• [Selected passage]:
Also, in regards to everything else you wrote, Sheryl claimed all of Ranka's scenes. The screenshots do not lie. She turned into the so-called Ranka from here except she was three times more clingy than Ranka will ever be. She needed Alto's support too much for a character who could supposedly stand on her own. Then her fake death arrives whereas Ranka should've left with the Vajra. As the other person put it: "absence makes the heart grow fonder." So yeah; your logic fails.

After all, I will compare the Frontier series and movies together here with SDF and DYRL.
In the original Macross, the series and movie displayed the characters in a similar aspect with very little changes; both girls also had ample time with the main character; and also a very important thing to note: no scenes were changed between girls.
Frontier did not do this. Instead, Sheryl's scene with Alto before the final battle becomes Ranka; both along the lines of rejecting the other; and both received similar treatment.
When are you going to wake up and see that since the two are parallel that this is a mirror effect here? And in that respect, Ranka won the series and Sheryl won the movies. It ends all discussion. There cannot be two different sequences in a parallel world, they must run side-by-side. So in that case, Alto had to reject Sheryl in the series because he reject Ranka in the same moment in the movies. It is pure logic.

There is very little chance that Sheryl won in the series. After all, had she won, Alto wouldn't have been so fragile and broken after Ranka's departure nor would he have accepted Mishima's offers; instead, he would've done things accordingly, thought things through, and considered Sheryl's condition and mindset before accepting such offers. Instead, he jumped the gun, as they say, and went head first into things with no guarantee of survival. Not only that but he constantly continued to think about Ranka's departure the whole freaking time. He couldn't let Ranka go. What does that tell you? So what if he's still trying to understand her leave? The point of every flashback scene is to tell you he is thinking of her, trying to understand her, and missing her presence. She is obviously someone who comforts him. And in that point of the series, Sheryl apparently wasn't giving enough comfort for him to relax and prepare for their final showdown because he was tense right up until the end, especially when around Sheryl.

• [Questions]:
• A. Retype the Macross Frontier commentary word for word, starting at "In the original" and ending after "received similar treatment.".
• B. Write what comes next in the Macross Frontier commentary, picking up after its final sentence.

• [Information supplied]:
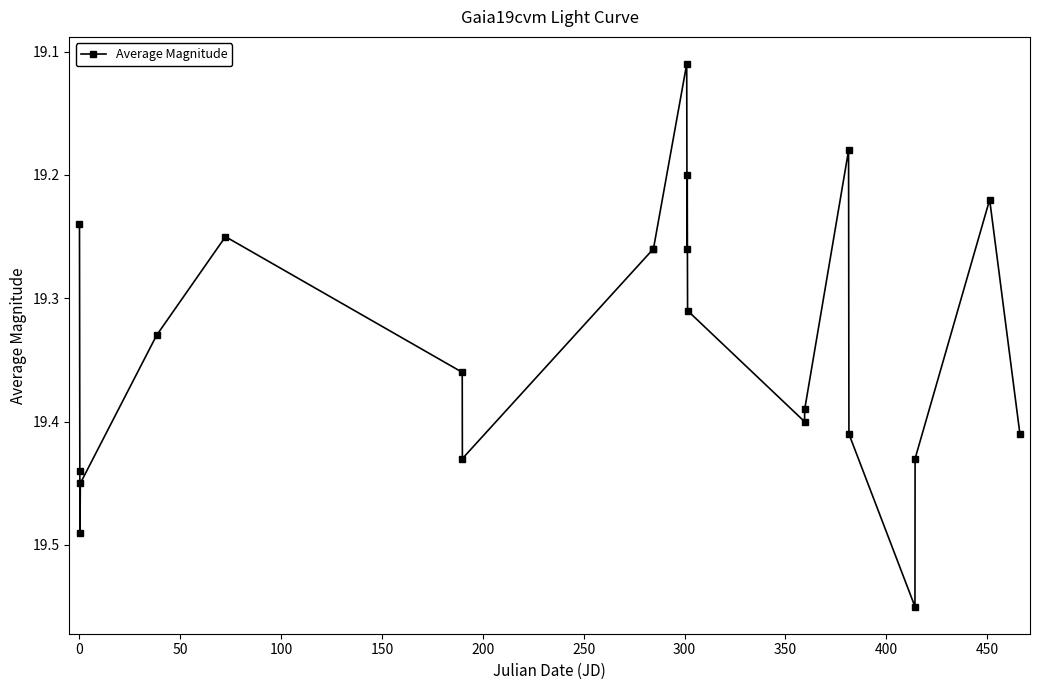

True or false: there are more than 0 points higher than both neighbors.

True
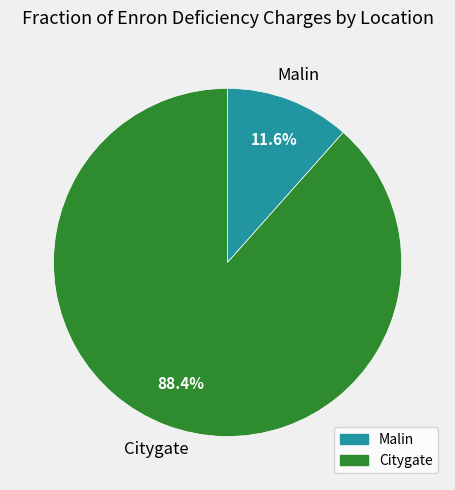

Rank the categories by value from lowest to highest.

Malin, Citygate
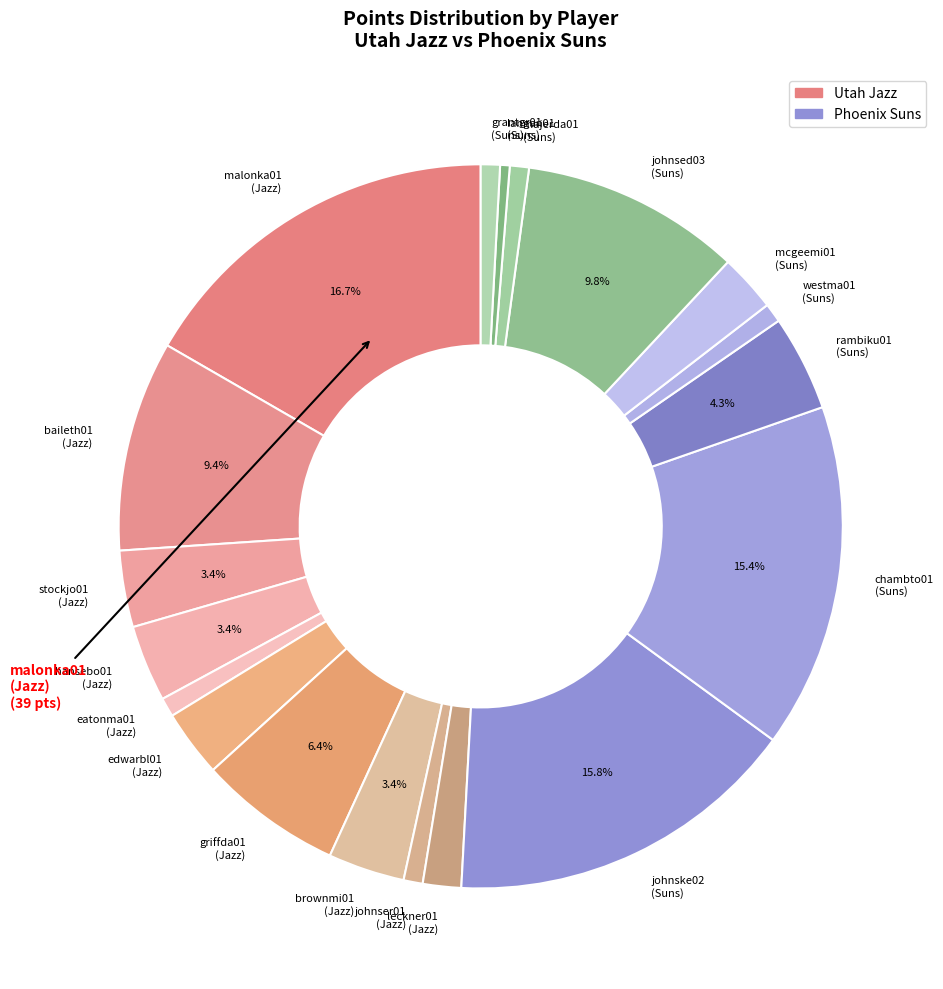

Combined, do baileth01 (Jazz) and leckner01 (Jazz) account for over 50%?

No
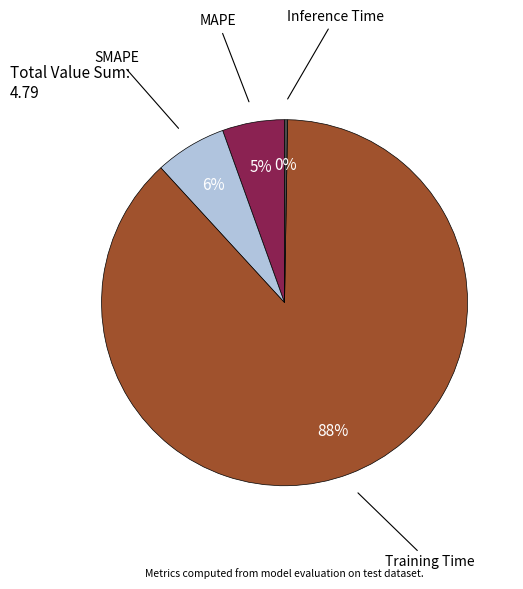

Is there a majority slice in this chart?

Yes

• [Outputs by task]:
• A.
In the original Macross, the series and movie displayed the characters in a similar aspect with very little changes; both girls also had ample time with the main character; and also a very important thing to note: no scenes were changed between girls.
Frontier did not do this. Instead, Sheryl's scene with Alto before the final battle becomes Ranka; both along the lines of rejecting the other; and both received similar treatment.

• B.
I'll be frank; I ain't trying to start a fight. I am simply stating my point of view that apparently other fans, and not just Ranka fans, have noticed about the series. There are quite a few sane Sheryl fans who've noticed his tenseness throughout the end of the series and discovered the loss of Ranka brought this about. Once you notice it, he isn't quite himself during those final episodes. He mutates into a man whose half-alive. He needed Ranka, she left him to stop the war (with a sideline of him being too indecisive), and it was, in essence, his fault. He should've been true to his feelings (no matter who they'd belonged to) long beforehand. He caused quite a bit of misunderstandings from both girls.

I wish everyone would stop pitting the love triangle related crap on the girls for once and pin it on the boy.

I am done with this discussion because it seems irrelevant to discuss any Macross related things without being bombarded with people who always think they're right. Unless you have solid proof from Kawamori that he intended all along for Alto and Sheryl to be together since the series, then the love triangle is still entirely open minded and up for debate. Plus, since the movies are a parallel of the series, whatever happened in the series rings true in the movies (therefore the mirror effect of Alto rejecting Ranka became Alto rejecting Sheryl in the series).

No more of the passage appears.